(Collected data)
::::
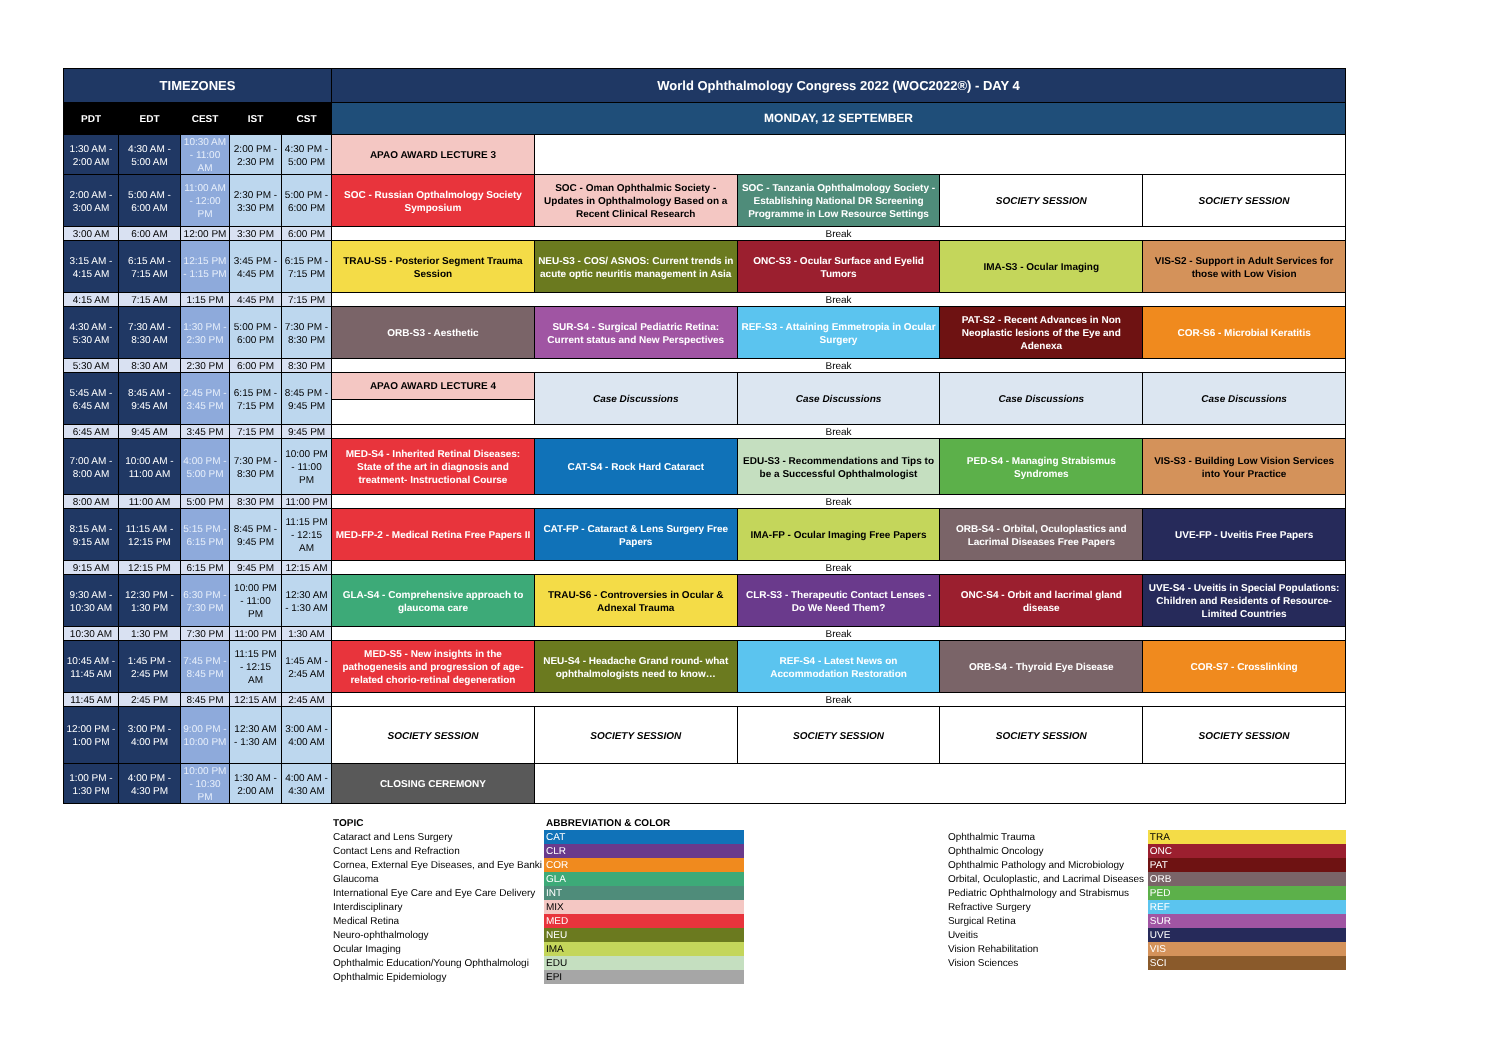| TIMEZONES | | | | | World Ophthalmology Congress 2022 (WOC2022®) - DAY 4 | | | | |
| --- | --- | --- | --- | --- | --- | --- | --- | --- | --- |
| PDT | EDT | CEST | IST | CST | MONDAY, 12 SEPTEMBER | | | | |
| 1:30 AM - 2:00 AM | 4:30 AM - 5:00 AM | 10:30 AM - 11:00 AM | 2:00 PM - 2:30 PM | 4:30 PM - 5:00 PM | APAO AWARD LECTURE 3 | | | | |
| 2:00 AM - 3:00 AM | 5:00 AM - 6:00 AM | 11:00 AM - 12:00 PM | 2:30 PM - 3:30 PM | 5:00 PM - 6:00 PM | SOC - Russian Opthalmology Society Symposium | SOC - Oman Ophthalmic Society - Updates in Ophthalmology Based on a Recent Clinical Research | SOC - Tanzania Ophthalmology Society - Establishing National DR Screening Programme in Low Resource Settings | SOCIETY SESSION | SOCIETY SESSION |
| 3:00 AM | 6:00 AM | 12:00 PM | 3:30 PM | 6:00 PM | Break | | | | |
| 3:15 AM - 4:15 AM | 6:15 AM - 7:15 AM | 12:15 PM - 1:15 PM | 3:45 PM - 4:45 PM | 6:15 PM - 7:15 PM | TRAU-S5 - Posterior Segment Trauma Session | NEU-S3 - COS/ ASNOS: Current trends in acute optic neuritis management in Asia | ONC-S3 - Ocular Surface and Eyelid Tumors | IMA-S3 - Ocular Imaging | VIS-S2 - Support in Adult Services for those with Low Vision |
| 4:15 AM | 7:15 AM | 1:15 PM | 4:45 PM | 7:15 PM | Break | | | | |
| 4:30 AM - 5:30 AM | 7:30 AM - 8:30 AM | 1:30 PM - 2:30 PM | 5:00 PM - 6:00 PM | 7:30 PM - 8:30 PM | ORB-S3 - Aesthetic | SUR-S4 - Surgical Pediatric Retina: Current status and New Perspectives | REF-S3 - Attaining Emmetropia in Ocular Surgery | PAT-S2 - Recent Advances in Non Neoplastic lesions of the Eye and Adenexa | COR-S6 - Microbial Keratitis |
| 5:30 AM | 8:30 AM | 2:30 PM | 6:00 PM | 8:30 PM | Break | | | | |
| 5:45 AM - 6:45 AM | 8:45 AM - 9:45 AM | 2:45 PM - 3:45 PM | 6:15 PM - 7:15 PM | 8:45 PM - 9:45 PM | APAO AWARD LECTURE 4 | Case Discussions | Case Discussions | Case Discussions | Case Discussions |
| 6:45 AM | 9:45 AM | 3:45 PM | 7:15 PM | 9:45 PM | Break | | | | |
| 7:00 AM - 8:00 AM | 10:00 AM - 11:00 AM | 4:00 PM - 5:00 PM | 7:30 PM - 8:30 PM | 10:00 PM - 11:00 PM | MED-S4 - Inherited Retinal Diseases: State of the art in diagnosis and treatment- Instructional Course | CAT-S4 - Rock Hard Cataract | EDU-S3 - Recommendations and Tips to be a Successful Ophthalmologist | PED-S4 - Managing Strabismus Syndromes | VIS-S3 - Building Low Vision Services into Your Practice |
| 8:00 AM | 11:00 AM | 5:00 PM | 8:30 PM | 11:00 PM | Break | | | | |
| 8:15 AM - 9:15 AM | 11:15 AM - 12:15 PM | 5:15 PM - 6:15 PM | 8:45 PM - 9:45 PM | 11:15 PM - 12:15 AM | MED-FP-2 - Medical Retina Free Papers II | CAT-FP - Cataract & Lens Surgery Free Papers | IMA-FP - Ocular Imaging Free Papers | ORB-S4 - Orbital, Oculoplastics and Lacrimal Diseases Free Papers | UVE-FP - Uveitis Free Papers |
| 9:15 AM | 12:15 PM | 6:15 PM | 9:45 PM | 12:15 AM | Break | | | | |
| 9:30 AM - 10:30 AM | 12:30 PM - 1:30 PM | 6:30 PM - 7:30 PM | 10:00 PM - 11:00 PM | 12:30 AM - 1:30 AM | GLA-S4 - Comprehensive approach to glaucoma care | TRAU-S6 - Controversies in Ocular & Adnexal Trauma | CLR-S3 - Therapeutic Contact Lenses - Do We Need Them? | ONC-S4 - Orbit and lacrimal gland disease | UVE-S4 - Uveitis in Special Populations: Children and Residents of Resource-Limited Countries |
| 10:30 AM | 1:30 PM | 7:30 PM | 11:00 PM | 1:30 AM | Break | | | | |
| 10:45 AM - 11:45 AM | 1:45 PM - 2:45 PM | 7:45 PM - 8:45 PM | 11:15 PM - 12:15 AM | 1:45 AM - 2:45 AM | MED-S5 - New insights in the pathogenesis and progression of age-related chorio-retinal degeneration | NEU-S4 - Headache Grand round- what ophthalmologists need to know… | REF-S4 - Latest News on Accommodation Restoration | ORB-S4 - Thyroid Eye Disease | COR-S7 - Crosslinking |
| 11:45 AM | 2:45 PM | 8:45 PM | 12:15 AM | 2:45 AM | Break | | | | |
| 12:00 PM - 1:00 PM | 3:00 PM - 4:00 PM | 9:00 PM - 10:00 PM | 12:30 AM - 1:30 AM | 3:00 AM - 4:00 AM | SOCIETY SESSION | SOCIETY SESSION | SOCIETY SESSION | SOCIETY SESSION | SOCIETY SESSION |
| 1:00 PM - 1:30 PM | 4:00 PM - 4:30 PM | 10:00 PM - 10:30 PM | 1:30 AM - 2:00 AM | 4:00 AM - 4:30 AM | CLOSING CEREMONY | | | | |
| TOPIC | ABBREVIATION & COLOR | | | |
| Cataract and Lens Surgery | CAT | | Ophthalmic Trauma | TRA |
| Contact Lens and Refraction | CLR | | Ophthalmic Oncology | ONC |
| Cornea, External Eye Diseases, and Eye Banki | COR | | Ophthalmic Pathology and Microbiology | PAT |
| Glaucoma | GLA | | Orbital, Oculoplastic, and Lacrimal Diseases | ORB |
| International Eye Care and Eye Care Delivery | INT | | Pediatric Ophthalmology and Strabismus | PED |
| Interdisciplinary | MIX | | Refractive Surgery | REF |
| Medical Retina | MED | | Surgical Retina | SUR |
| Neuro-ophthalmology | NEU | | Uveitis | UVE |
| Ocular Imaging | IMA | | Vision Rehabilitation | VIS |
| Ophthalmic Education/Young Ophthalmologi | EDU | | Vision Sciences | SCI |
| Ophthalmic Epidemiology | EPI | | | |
::::
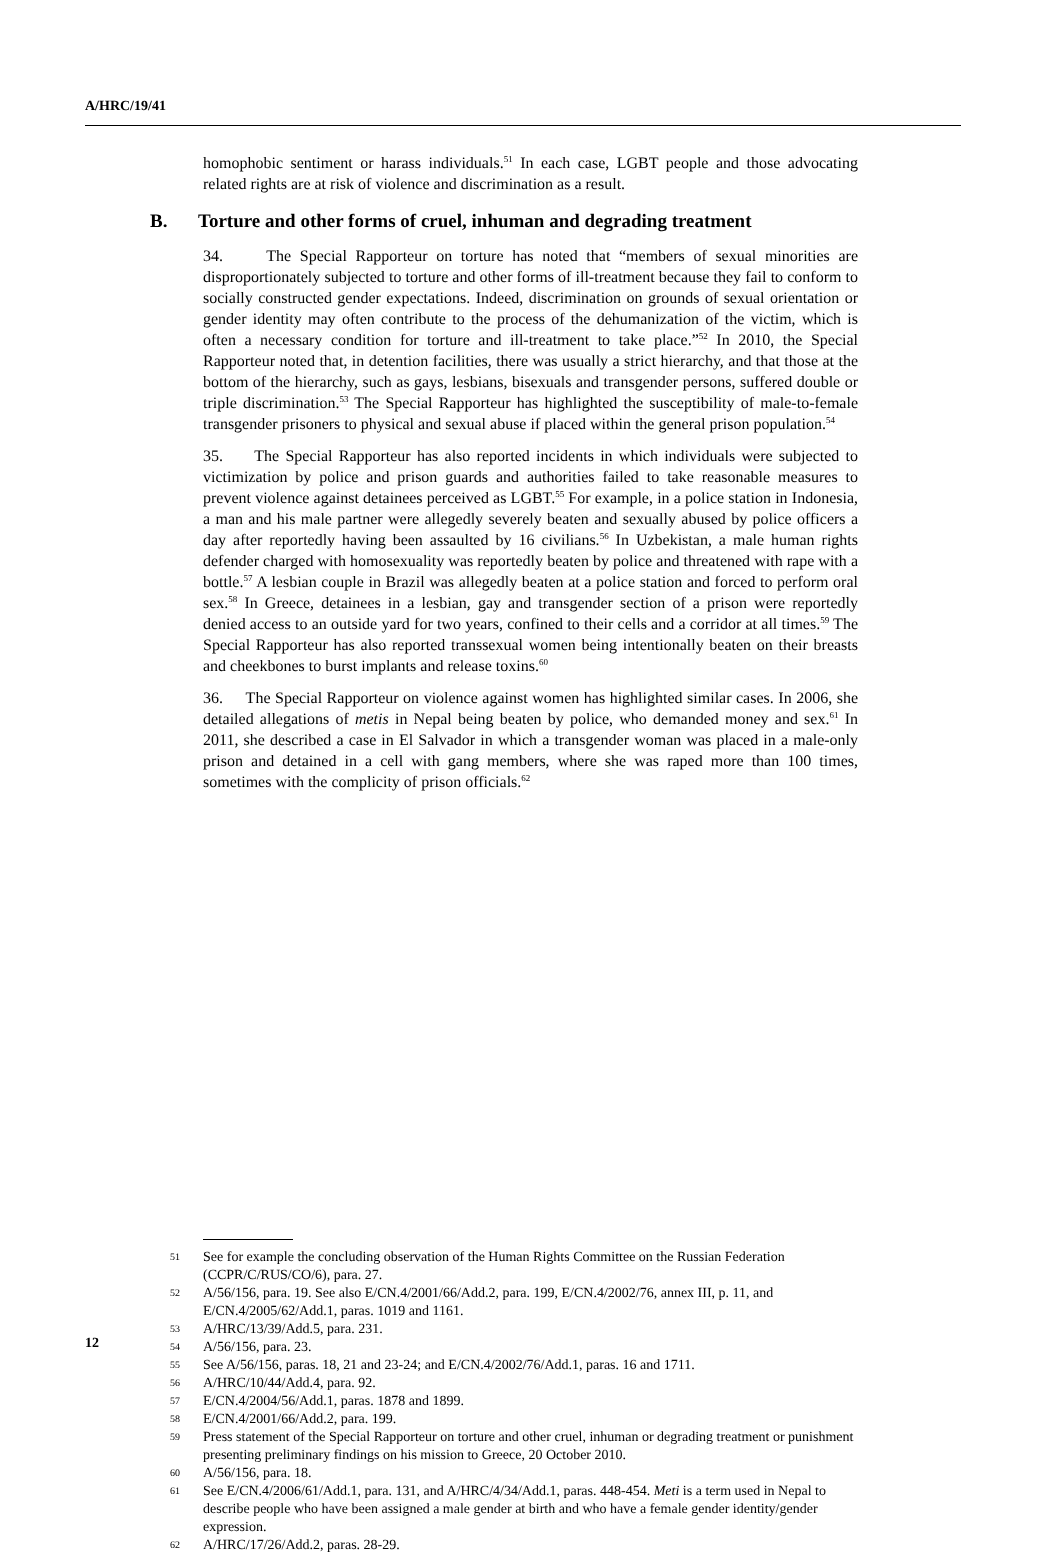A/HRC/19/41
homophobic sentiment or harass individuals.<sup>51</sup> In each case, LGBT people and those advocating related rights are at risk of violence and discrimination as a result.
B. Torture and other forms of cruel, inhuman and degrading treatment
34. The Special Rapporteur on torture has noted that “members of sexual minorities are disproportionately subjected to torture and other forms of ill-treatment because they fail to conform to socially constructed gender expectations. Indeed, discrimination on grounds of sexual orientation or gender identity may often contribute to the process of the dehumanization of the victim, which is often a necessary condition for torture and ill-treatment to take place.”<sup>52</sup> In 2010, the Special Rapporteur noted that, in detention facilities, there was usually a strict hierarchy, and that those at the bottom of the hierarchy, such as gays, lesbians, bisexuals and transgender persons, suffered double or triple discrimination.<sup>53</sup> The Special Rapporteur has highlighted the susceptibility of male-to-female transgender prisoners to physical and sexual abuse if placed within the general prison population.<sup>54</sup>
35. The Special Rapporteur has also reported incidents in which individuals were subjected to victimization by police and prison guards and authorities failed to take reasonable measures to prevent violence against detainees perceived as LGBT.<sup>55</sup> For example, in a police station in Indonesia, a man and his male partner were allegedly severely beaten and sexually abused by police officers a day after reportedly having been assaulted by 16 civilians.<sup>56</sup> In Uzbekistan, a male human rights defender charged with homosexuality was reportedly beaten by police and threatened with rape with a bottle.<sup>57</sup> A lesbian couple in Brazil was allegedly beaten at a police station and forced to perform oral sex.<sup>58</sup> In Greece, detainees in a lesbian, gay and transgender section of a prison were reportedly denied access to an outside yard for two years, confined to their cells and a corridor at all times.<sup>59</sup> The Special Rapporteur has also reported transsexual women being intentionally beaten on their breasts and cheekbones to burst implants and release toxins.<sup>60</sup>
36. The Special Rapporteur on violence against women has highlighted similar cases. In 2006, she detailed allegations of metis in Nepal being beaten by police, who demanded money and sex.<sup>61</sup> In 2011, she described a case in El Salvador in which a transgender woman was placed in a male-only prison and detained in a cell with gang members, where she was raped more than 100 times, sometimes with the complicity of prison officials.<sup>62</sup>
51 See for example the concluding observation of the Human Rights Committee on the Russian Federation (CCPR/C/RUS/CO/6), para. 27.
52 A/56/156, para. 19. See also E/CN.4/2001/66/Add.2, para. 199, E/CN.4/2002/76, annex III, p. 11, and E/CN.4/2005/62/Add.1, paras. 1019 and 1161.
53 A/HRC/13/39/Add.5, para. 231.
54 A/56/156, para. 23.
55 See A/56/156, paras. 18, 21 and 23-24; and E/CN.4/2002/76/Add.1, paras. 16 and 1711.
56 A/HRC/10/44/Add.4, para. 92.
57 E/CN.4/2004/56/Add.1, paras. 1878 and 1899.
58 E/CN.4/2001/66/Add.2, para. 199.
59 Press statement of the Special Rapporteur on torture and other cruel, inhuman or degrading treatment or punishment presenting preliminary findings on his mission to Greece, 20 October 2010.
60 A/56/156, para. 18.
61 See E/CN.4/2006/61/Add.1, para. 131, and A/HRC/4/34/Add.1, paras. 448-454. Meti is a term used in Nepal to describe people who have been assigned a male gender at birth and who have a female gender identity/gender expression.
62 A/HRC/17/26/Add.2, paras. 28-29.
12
::::
Scan the records above for the word "Trauma". Copy each line that has it.

__Solution to this problem__:
| 3:15 AM - 4:15 AM | 6:15 AM - 7:15 AM | 12:15 PM - 1:15 PM | 3:45 PM - 4:45 PM | 6:15 PM - 7:15 PM | TRAU-S5 - Posterior Segment Trauma Session | NEU-S3 - COS/ ASNOS: Current trends in acute optic neuritis management in Asia | ONC-S3 - Ocular Surface and Eyelid Tumors | IMA-S3 - Ocular Imaging | VIS-S2 - Support in Adult Services for those with Low Vision |
| 9:30 AM - 10:30 AM | 12:30 PM - 1:30 PM | 6:30 PM - 7:30 PM | 10:00 PM - 11:00 PM | 12:30 AM - 1:30 AM | GLA-S4 - Comprehensive approach to glaucoma care | TRAU-S6 - Controversies in Ocular & Adnexal Trauma | CLR-S3 - Therapeutic Contact Lenses - Do We Need Them? | ONC-S4 - Orbit and lacrimal gland disease | UVE-S4 - Uveitis in Special Populations: Children and Residents of Resource-Limited Countries |
| Cataract and Lens Surgery | CAT | | Ophthalmic Trauma | TRA |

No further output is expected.